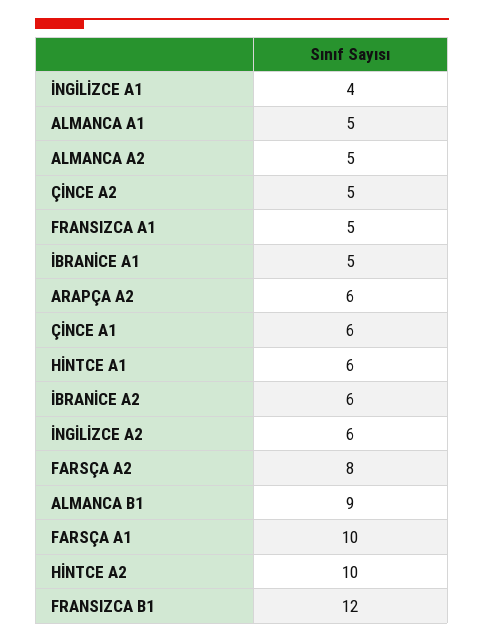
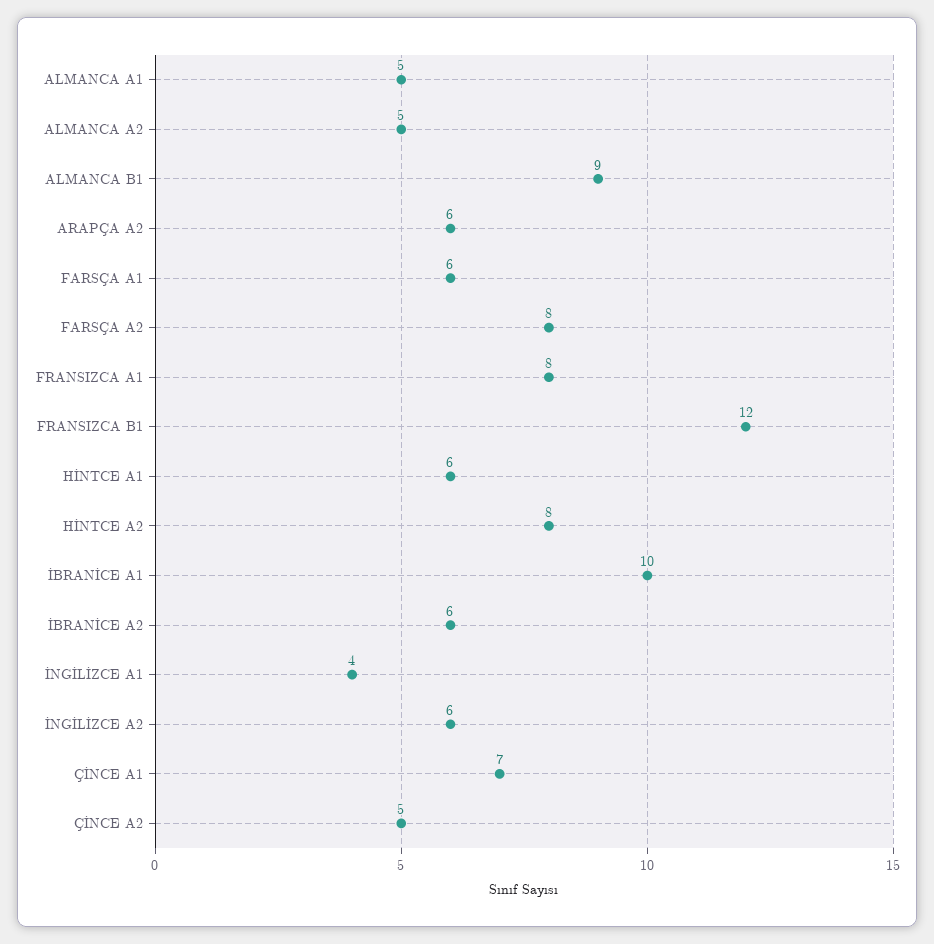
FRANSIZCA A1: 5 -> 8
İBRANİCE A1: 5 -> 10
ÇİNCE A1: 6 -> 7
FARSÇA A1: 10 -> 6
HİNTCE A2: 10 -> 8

_____

Work task
Each entry above should be copied exactly. The pictures should not.

The answer
FRANSIZCA A1: 5 -> 8
İBRANİCE A1: 5 -> 10
ÇİNCE A1: 6 -> 7
FARSÇA A1: 10 -> 6
HİNTCE A2: 10 -> 8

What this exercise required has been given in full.